Sul piano tecnico, questa asserzione deve ritenersi sbagliata, proprio tenendo conto del richiamato principio di obbligatorio assoggettamento a contribuzione previdenziale di tutti i redditi prodotti (e, dunque, anche di quelli dei pensionati). Per questi ultimi, l’unica strada (legale) percorribile per poter continuare ad esercitare la propria attività professionale sarebbe quella di iscriversi alla Gestione separata dell’INPS, assoggettandosi, così, ad un prelievo contributivo addirittura maggiore di quello attualmente previsto dalla nostra Cassa di previdenza.

La scelta da fare è, dunque, solo “politica”. È in questo ambito che occorre interrogarsi sull’opportunità di ridurre i contributi soggettivi per i pensionati attivi, anche partendo da quanto affermato dallo stesso attuario della Cassa (nella sua nota di accompagnamento alla proposta), che ha stimato un impatto inferiore all’1% sul patrimonio della medesima legato alla riduzione della contribuzione. Ovviamente, bisognerebbe conoscere i dettagli (al momento, non resi noti) di tali stime per poter effettuare una valutazione consapevole. Già così, però, è possibile affermare che il “beneficio collettivo” legato alla proposta politica di agevolazione per i pensionati attivi è molto basso (pur se non ritenuto imparagonabile), confrontato ai valori di “equità” e “giustizia” che esso intende mettere in discussione.
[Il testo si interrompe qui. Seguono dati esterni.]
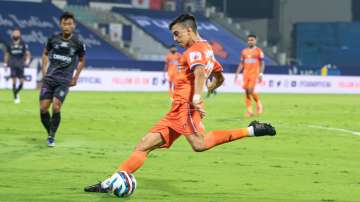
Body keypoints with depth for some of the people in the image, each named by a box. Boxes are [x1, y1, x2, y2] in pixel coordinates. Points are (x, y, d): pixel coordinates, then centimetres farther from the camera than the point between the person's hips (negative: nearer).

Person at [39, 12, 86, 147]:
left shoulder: (78, 43, -3)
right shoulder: (53, 39, 1)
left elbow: (82, 60, 15)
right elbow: (45, 53, 19)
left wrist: (76, 77, 11)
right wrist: (44, 71, 10)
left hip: (64, 80, -2)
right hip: (49, 78, 2)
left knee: (56, 107, -16)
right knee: (43, 108, -4)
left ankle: (52, 137, 0)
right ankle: (49, 133, 17)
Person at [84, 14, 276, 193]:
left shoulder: (195, 50, -7)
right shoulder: (207, 49, 24)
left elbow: (200, 72, -28)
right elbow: (219, 78, 34)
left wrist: (196, 97, -42)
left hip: (186, 107, -10)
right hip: (177, 113, 10)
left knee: (200, 143, -33)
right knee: (143, 146, 6)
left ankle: (251, 130, -30)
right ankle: (109, 184, 5)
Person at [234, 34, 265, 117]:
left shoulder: (258, 51, 0)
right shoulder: (244, 51, 12)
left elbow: (262, 64, 0)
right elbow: (241, 64, 17)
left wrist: (261, 74, -10)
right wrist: (237, 74, 10)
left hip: (254, 74, -4)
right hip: (246, 74, 4)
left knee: (251, 91, -16)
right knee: (246, 92, -1)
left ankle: (258, 103, 10)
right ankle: (249, 110, 5)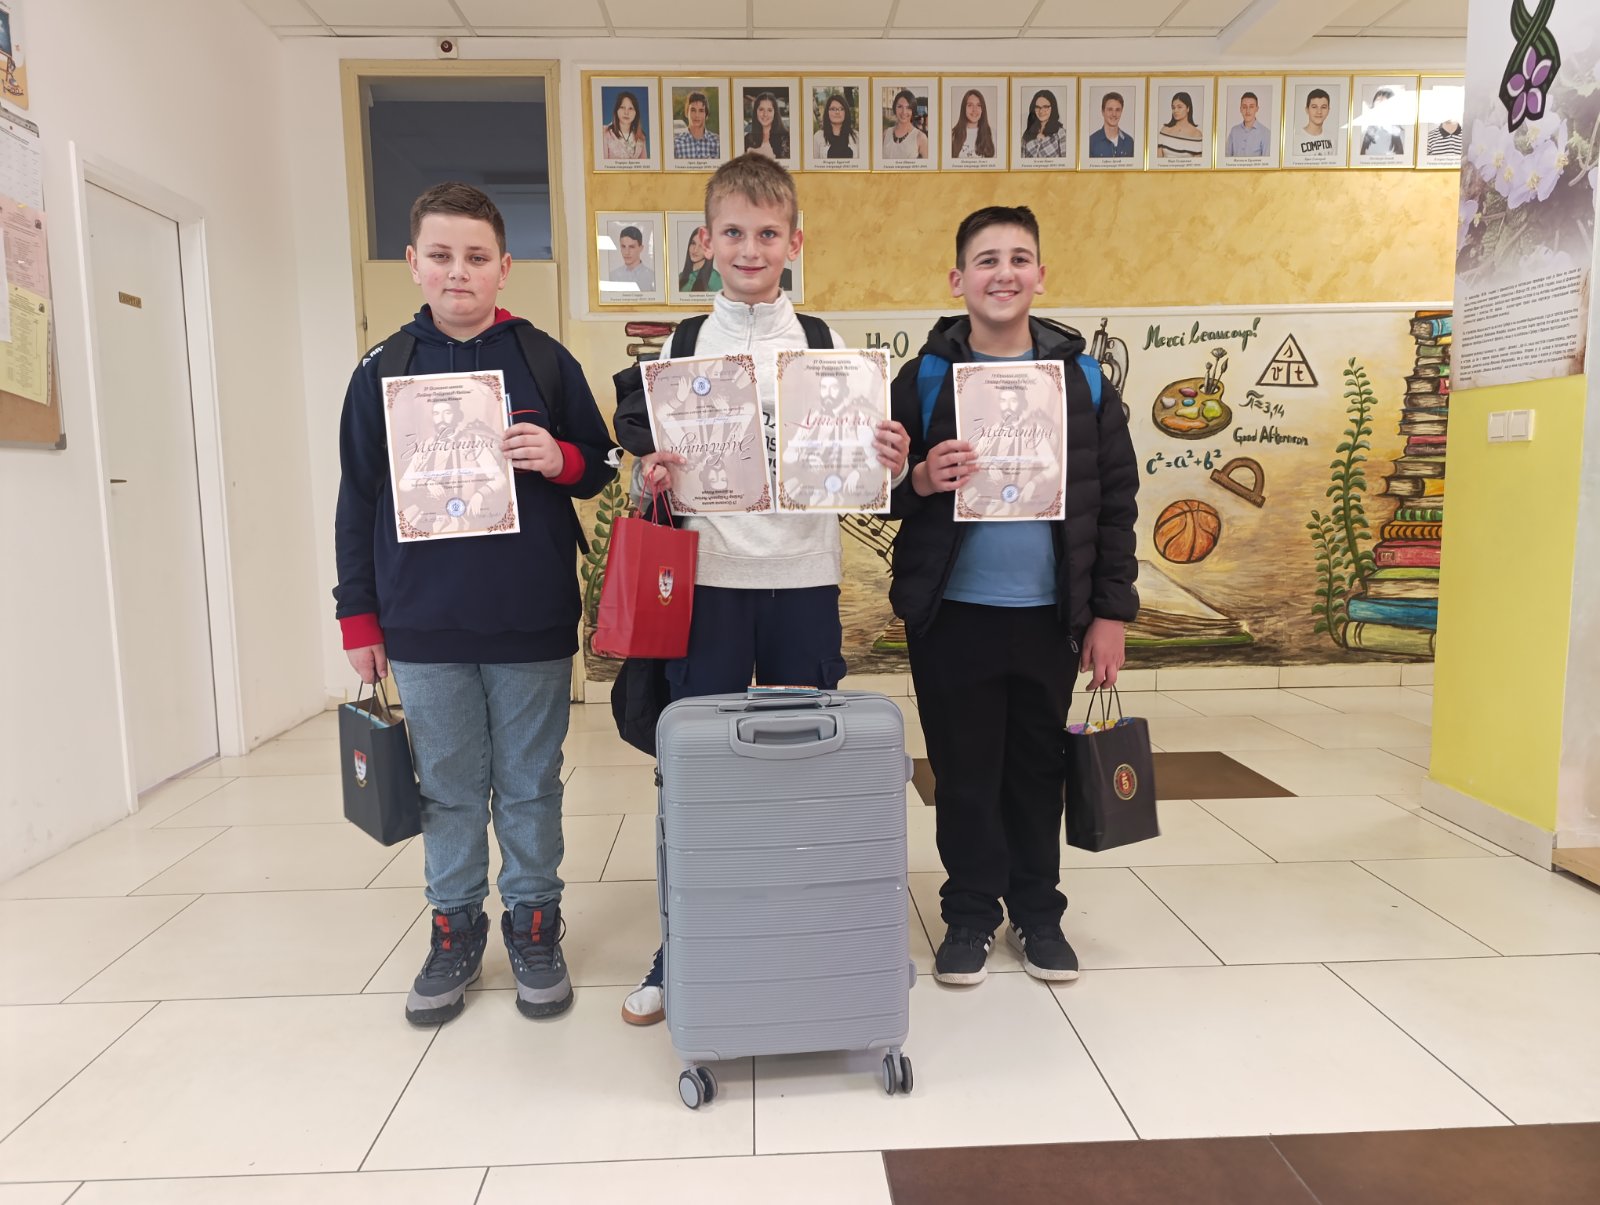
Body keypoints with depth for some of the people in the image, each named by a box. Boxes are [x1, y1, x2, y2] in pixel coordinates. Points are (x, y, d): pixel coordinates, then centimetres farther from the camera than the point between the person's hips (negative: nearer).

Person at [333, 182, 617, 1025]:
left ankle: (534, 924, 27)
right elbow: (357, 501, 7)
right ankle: (455, 929, 30)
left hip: (531, 620, -1)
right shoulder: (383, 370, 4)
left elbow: (599, 465, 7)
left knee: (530, 784, 11)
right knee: (448, 788, 13)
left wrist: (560, 459, -16)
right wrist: (358, 619, 5)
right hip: (424, 624, 1)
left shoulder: (544, 360, 1)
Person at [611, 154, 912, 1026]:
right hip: (708, 577, 0)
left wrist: (891, 461, -13)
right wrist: (652, 473, -13)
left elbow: (858, 466, 8)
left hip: (804, 576, 1)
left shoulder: (826, 343, 7)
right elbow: (643, 445, 9)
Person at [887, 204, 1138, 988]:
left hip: (1049, 616, 1)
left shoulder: (1080, 378, 2)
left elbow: (1116, 500, 2)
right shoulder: (924, 378, -1)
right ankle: (970, 914, 26)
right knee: (964, 773, 9)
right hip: (953, 615, -1)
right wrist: (921, 480, -21)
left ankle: (1038, 911, 30)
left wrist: (1111, 612, -1)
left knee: (1037, 770, 13)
In altri termini, pur volendo considerare realistica l’ipotesi di cancellazione volontaria dalla Cassa per i pensionati attivi (contrariamente a quanto dimostrato prima), il vantaggio materiale per l’Ente legato alla proposta in discussione appare (per ammissione del suo stesso attuario) trascurabile.

Non è, invece, marginale la frattura tra “vecchie” e “nuove” generazioni d’iscritti che la proposta contribuisce ad aumentare. La previdenza, per gli appartenenti a una collettività, è resa obbligatoria dall’articolo 38 della nostra Costituzione. I Dottori Commercialisti si sono autodeterminati a provvedervi in maniera autonoma e non possono occuparsene mediante trattamenti differenti per categorie d’iscritti. Questo principio di giustizia non può essere sacrificato ad alcuna valutazione di convenienza (reale o presunta che sia). Tutto ciò anche per non pregiudicare un già precario senso di appartenenza alla categoria professionale che, per molti, non ha (o non ha più) ragione d’esistere.
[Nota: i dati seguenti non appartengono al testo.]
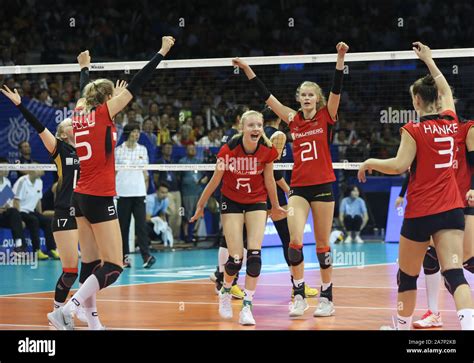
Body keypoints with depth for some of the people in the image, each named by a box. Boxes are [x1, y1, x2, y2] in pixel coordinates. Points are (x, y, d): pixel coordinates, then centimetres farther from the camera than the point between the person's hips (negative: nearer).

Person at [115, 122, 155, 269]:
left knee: (141, 224, -7)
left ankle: (146, 255, -12)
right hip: (123, 192, -1)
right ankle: (125, 257, 8)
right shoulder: (118, 150, 2)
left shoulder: (142, 149, 9)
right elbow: (113, 171, 4)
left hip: (139, 192, 1)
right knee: (123, 225, 1)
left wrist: (146, 190, 8)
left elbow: (145, 172, 13)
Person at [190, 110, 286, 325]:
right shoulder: (229, 150, -21)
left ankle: (247, 307, -6)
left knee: (254, 254, -14)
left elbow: (269, 179, 2)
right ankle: (225, 292, 25)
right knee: (236, 258, -7)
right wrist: (201, 206, 0)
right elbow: (215, 180, -8)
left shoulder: (267, 151, -15)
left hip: (257, 203, 2)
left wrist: (275, 206, 13)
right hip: (231, 202, -2)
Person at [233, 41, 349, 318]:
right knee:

La funzione sociale del Commercialista, il suo impegno per la tutela della fede pubblica, nascono e si alimentano anche dall’approccio concreto che gli iscritti (e le Istituzioni di categoria) dimostrano di avere verso i più alti principi che ispirano le interazioni tra soggetti nei sistemi sociali ed economici. Giustizia, equità, solidarietà e pari opportunità non possono essere valori privi di significato per qualsiasi categoria sociale, al pari dell’etica della trasparenza e dell’efficienza nella gestione della cosa pubblica.

Non si tratta di richiami astratti a principi d’altri tempi, ma degli unici fondamenti culturali che possono guidare qualsiasi collettività verso un futuro di civiltà e con minori conflitti.